Пфефферкорн отбросил календарь и взял восточнозлабскую газету «Пьелихьюин», упакованную в целлофан. Непонятно, зачем Жулк снабдил его капиталистическим изданием. Сорвав обертку, он развернул газету
ЧРЕЗВЫЧАЙНО ЗНАМЕНИТЫЙ
И ОЧЕНЬ ВИДНЫЙ
ПИСАТЕЛЬ КАЗНЕН
Согласно репортажу, в «Казино Набочка» царило праздничное настроение. Концертный зал Cirque du Soleil был под завязку набит желающими увидеть публичную казнь — первую за год с лишним. Билеты стоили $74.95, но спекулянты сбывали их по четыре сотни за штуку. Верховный президент Климент Титыч вдохновенной речью открыл мероприятие. Подобный конец ждет всякого, посулил он, кто осмелится перейти ему дорогу. Затем его свита исполнила хореографическую композицию. В честь события девушки надели черные мини-юбки «убойный край» и вооружились неоновыми серпами. Далее правитель объявил недельную отсрочку на выплату процентов по игорным долгам. Он готов подождать, видя, как народ рвет жилы, чтобы расплатиться с ним. Декрет встретили ликующими криками. Выстрелила «маечная пушка»,[20] и казнь началась. А. С. Пепперса, пресловутого детективного писаку, находившегося в международном розыске, в наручниках вывели на эшафот и поставили на колени. На вопрос, желает ли он произнести последнее слово, осужденный помотал головой в капюшоне. «Значит, не так уж богат словарный запас», — пошутил президент. На приговоренного обрушились свист и насмешки толпы. Тринадцать снайперов заняли позиции и вскинули винтовки. По команде правителя грянул залп. Изрешеченный пулями труп унесли, вновь пальнула «маечная пушка», заиграли аккордеоны.

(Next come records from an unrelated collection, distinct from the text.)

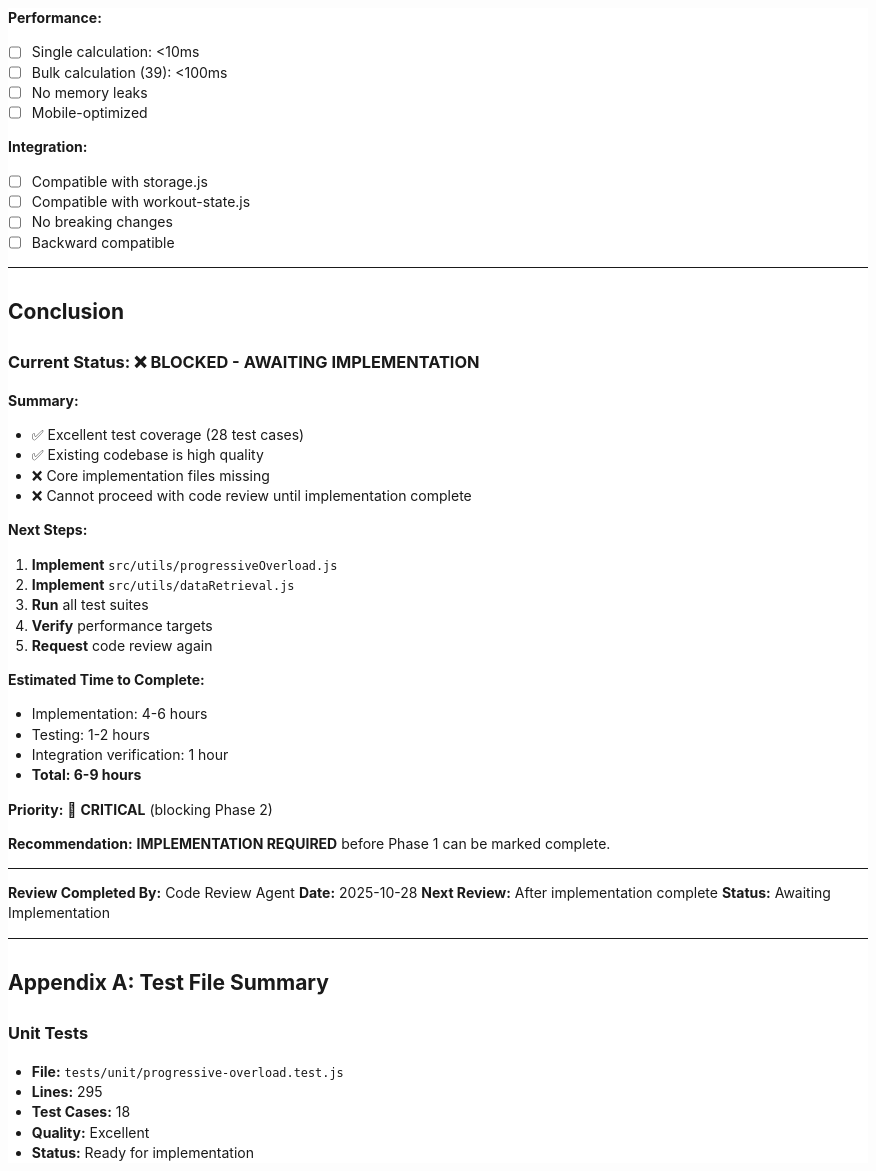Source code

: **Performance:**
- [ ] Single calculation: <10ms
- [ ] Bulk calculation (39): <100ms
- [ ] No memory leaks
- [ ] Mobile-optimized

**Integration:**
- [ ] Compatible with storage.js
- [ ] Compatible with workout-state.js
- [ ] No breaking changes
- [ ] Backward compatible

---

## Conclusion

### Current Status: ❌ **BLOCKED - AWAITING IMPLEMENTATION**

**Summary:**
- ✅ Excellent test coverage (28 test cases)
- ✅ Existing codebase is high quality
- ❌ Core implementation files missing
- ❌ Cannot proceed with code review until implementation complete

**Next Steps:**
1. **Implement** `src/utils/progressiveOverload.js`
2. **Implement** `src/utils/dataRetrieval.js`
3. **Run** all test suites
4. **Verify** performance targets
5. **Request** code review again

**Estimated Time to Complete:**
- Implementation: 4-6 hours
- Testing: 1-2 hours
- Integration verification: 1 hour
- **Total: 6-9 hours**

**Priority:** 🔴 **CRITICAL** (blocking Phase 2)

**Recommendation:** **IMPLEMENTATION REQUIRED** before Phase 1 can be marked complete.

---

**Review Completed By:** Code Review Agent
**Date:** 2025-10-28
**Next Review:** After implementation complete
**Status:** Awaiting Implementation

---

## Appendix A: Test File Summary

### Unit Tests
- **File:** `tests/unit/progressive-overload.test.js`
- **Lines:** 295
- **Test Cases:** 18
- **Quality:** Excellent
- **Status:** Ready for implementation
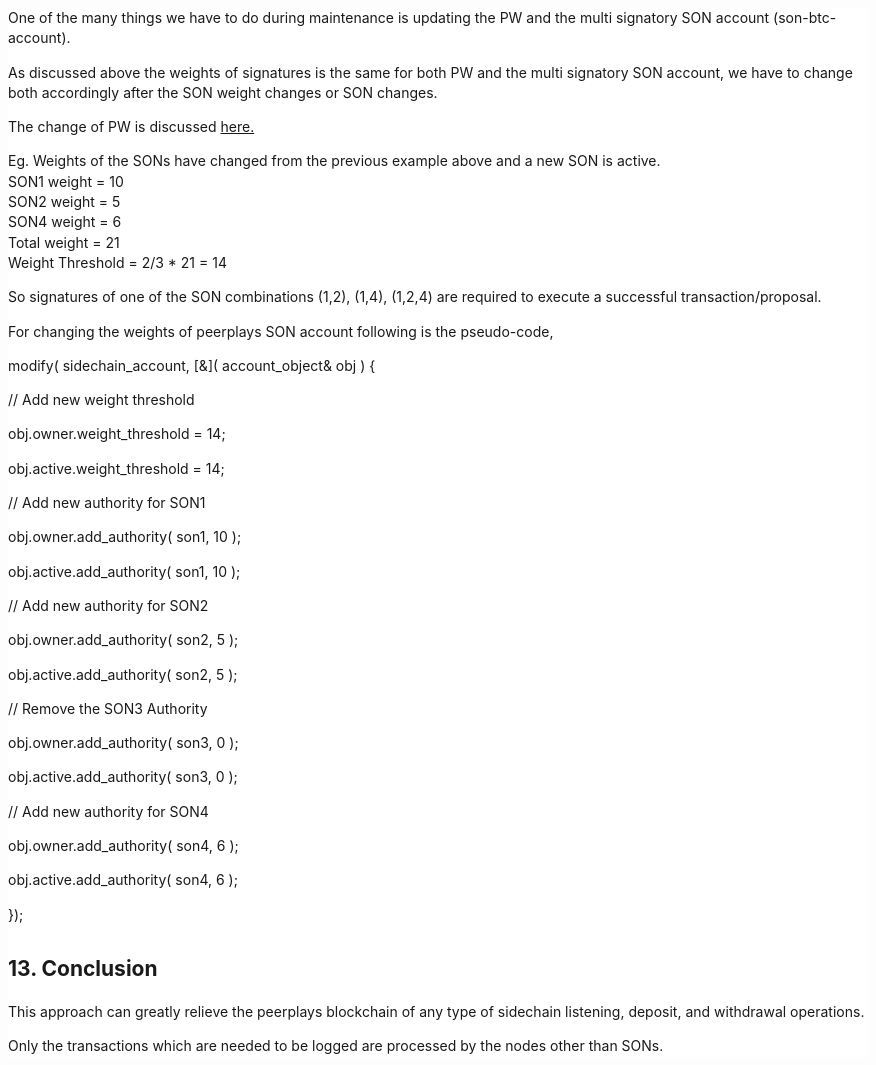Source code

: One of the many things we have to do during maintenance is updating the PW and the multi signatory SON account \(son-btc-account\).

As discussed above the weights of signatures is the same for both PW and the multi signatory SON account, we have to change both accordingly after the SON weight changes or SON changes.

The change of PW is discussed [here.](https://peerplays.atlassian.net/wiki/spaces/PIX/pages/351895635/Bitcoin+Multi+Signature++Wallet+-++LLD)

Eg. Weights of the SONs have changed from the previous example above and a new SON is active.  
SON1 weight = 10  
SON2 weight = 5  
SON4 weight = 6  
Total weight = 21  
Weight Threshold = 2/3 \* 21 = 14

So signatures of one of the SON combinations \(1,2\), \(1,4\), \(1,2,4\) are required to execute a successful transaction/proposal.

For changing the weights of peerplays SON account following is the pseudo-code,

modify\( sidechain\_account, \[&\]\( account\_object& obj \) {

 // Add new weight threshold

 obj.owner.weight\_threshold = 14;

 obj.active.weight\_threshold = 14;

 // Add new authority for SON1

 obj.owner.add\_authority\( son1, 10 \);

 obj.active.add\_authority\( son1, 10 \);

 // Add new authority for SON2

 obj.owner.add\_authority\( son2, 5 \);

 obj.active.add\_authority\( son2, 5 \);

 // Remove the SON3 Authority

 obj.owner.add\_authority\( son3, 0 \);

 obj.active.add\_authority\( son3, 0 \);

 // Add new authority for SON4

 obj.owner.add\_authority\( son4, 6 \);

 obj.active.add\_authority\( son4, 6 \);

 }\);

## 13. Conclusion

This approach can greatly relieve the peerplays blockchain of any type of sidechain listening, deposit, and withdrawal operations.

Only the transactions which are needed to be logged are processed by the nodes other than SONs.
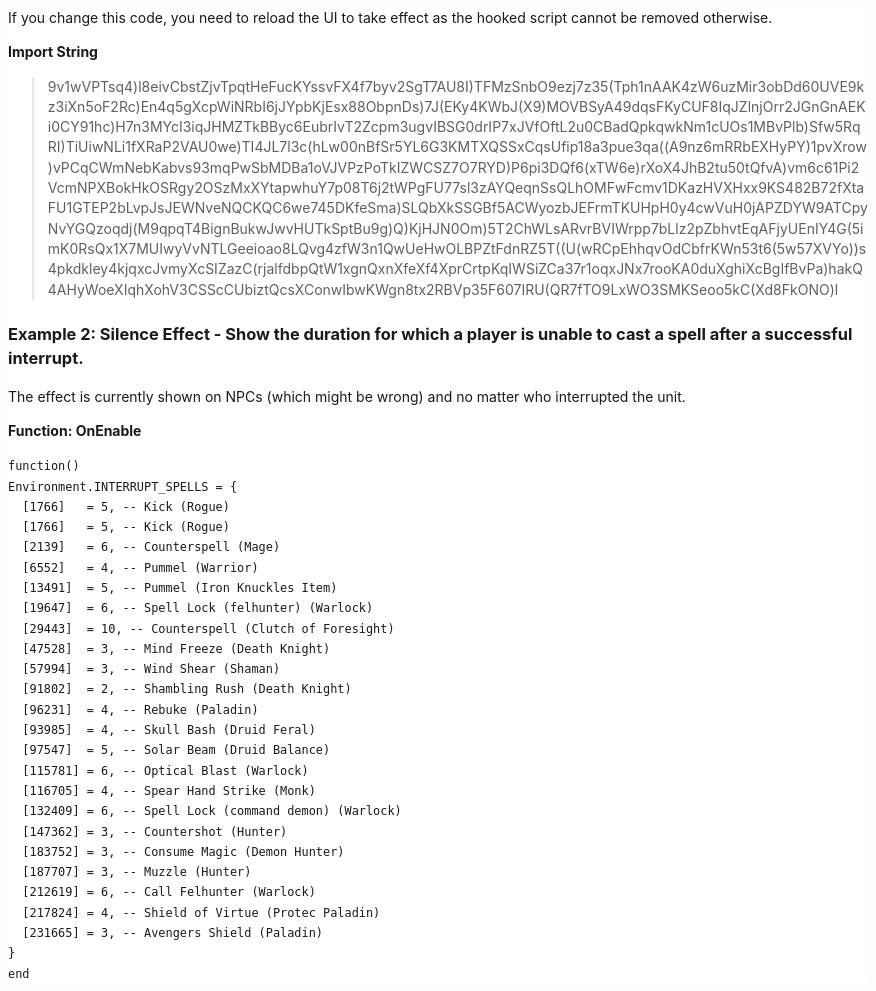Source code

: If you change this code, you need to reload the UI to take effect as the hooked script cannot be removed otherwise.

**Import String**

> 9v1wVPTsq4)l8eivCbstZjvTpqtHeFucKYssvFX4f7byv2SgT7AU8I)TFMzSnbO9ezj7z35(Tph1nAAK4zW6uzMir3obDd60UVE9kz3iXn5oF2Rc)En4q5gXcpWiNRbI6jJYpbKjEsx88ObpnDs)7J(EKy4KWbJ(X9)MOVBSyA49dqsFKyCUF8IqJZlnjOrr2JGnGnAEKi0CY91hc)H7n3MYcI3iqJHMZTkBByc6EubrIvT2Zcpm3ugvIBSG0drIP7xJVfOftL2u0CBadQpkqwkNm1cUOs1MBvPlb)Sfw5RqRI)TiUiwNLi1fXRaP2VAU0we)TI4JL7l3c(hLw00nBfSr5YL6G3KMTXQSSxCqsUfip18a3pue3qa((A9nz6mRRbEXHyPY)1pvXrow)vPCqCWmNebKabvs93mqPwSbMDBa1oVJVPzPoTkIZWCSZ7O7RYD)P6pi3DQf6(xTW6e)rXoX4JhB2tu50tQfvA)vm6c61Pi2VcmNPXBokHkOSRgy2OSzMxXYtapwhuY7p08T6j2tWPgFU77sl3zAYQeqnSsQLhOMFwFcmv1DKazHVXHxx9KS482B72fXtaFU1GTEP2bLvpJsJEWNveNQCKQC6we745DKfeSma)SLQbXkSSGBf5ACWyozbJEFrmTKUHpH0y4cwVuH0jAPZDYW9ATCpyNvYGQzoqdj(M9qpqT4BignBukwJwvHUTkSptBu9g)Q)KjHJN0Om)5T2ChWLsARvrBVIWrpp7bLlz2pZbhvtEqAFjyUEnIY4G(5imK0RsQx1X7MUIwyVvNTLGeeioao8LQvg4zfW3n1QwUeHwOLBPZtFdnRZ5T((U(wRCpEhhqvOdCbfrKWn53t6(5w57XVYo))s4pkdkley4kjqxcJvmyXcSIZazC(rjalfdbpQtW1xgnQxnXfeXf4XprCrtpKqIWSiZCa37r1oqxJNx7rooKA0duXghiXcBgIfBvPa)hakQ4AHyWoeXIqhXohV3CSScCUbiztQcsXConwIbwKWgn8tx2RBVp35F607IRU(QR7fTO9LxWO3SMKSeoo5kC(Xd8FkONO)l

### Example 2: Silence Effect - Show the duration for which a player is unable to cast a spell after a successful interrupt.

The effect is currently shown on NPCs (which might be wrong) and no matter who interrupted the unit.

**Function: OnEnable**

    function()
    Environment.INTERRUPT_SPELLS = {
      [1766]   = 5, -- Kick (Rogue) 
      [1766]   = 5, -- Kick (Rogue)
      [2139]   = 6, -- Counterspell (Mage)
      [6552]   = 4, -- Pummel (Warrior)
      [13491]  = 5, -- Pummel (Iron Knuckles Item) 
      [19647]  = 6, -- Spell Lock (felhunter) (Warlock) 
      [29443]  = 10, -- Counterspell (Clutch of Foresight) 
      [47528]  = 3, -- Mind Freeze (Death Knight) 
      [57994]  = 3, -- Wind Shear (Shaman) 
      [91802]  = 2, -- Shambling Rush (Death Knight) 
      [96231]  = 4, -- Rebuke (Paladin) 
      [93985]  = 4, -- Skull Bash (Druid Feral) 
      [97547]  = 5, -- Solar Beam (Druid Balance) 
      [115781] = 6, -- Optical Blast (Warlock) 
      [116705] = 4, -- Spear Hand Strike (Monk) 
      [132409] = 6, -- Spell Lock (command demon) (Warlock) 
      [147362] = 3, -- Countershot (Hunter) 
      [183752] = 3, -- Consume Magic (Demon Hunter) 
      [187707] = 3, -- Muzzle (Hunter) 
      [212619] = 6, -- Call Felhunter (Warlock) 
      [217824] = 4, -- Shield of Virtue (Protec Paladin) 
      [231665] = 3, -- Avengers Shield (Paladin)
    }
    end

Для пиара все равно, что безликий А. С. Пепперс, что настоящий, рассудил Пфефферкорн. Теперь он понял, зачем Жулк подсунул ему статью. Для всех А. С. Пепперс, он же Артур Пфефферкорн, он же Артур Ковальчик, больше не существует. Никто не станет его искать. Мысль пугала, но еще страшнее было от того, что кто-то потерял жизнь, ибо всего-навсего оказался одного с ним роста.
Хлопнула дверь. Супруга Жулка тащила тяжелую бадью, плескавшую водой, и перекинутый через плечо дерюжный мешок. Остановившись перед решеткой, она повесила бадью на локоть и попыталась достать из фартука ключ, от неудобства неуклюже пританцовывая. Знакомая картина. Пфефферкорн вспомнил, как лет тридцать назад сам исполнял подобный танец, пытаясь одновременно из бутылочки покормить дочь и сварить себе кофе. Наконец женщина попала ключом в скважину. Решетка распахнулась. Оставив ее открытой, Жулкова жена втащила ношу в камеру. Цепь гарантировала, что прикованный узник не сбежит. Однако удивляло, что горничная пренебрегает собственной безопасностью. Ведь пленник мог шариковой ручкой проткнуть ее сонную артерию. Или двумя растопыренными пальцами ударить в глаза и ослепить. Гарри Шагрин и Дик Стэпп не раз такое проделывали. Еще можно задушить. Цепь достаточно длинная, чтобы накинуть ее на шею жертвы. Но горничная беспечно повернулась спиной. Неужели он настолько нестрашный?
Женщина опустила бадью на пол и шумно выдохнула, потирая поясницу.
— Спасибо, — сказал Пфефферкорн.
Горничная сделала книксен.
— Не стоило беспокоиться, — сказал он.
Жулкова жена уставилась в пол.
— Право, не стоило, — сказал Пфефферкорн.
Женщина подняла голову, на долю секунды их взгляды встретились. Потом она вышла из камеры.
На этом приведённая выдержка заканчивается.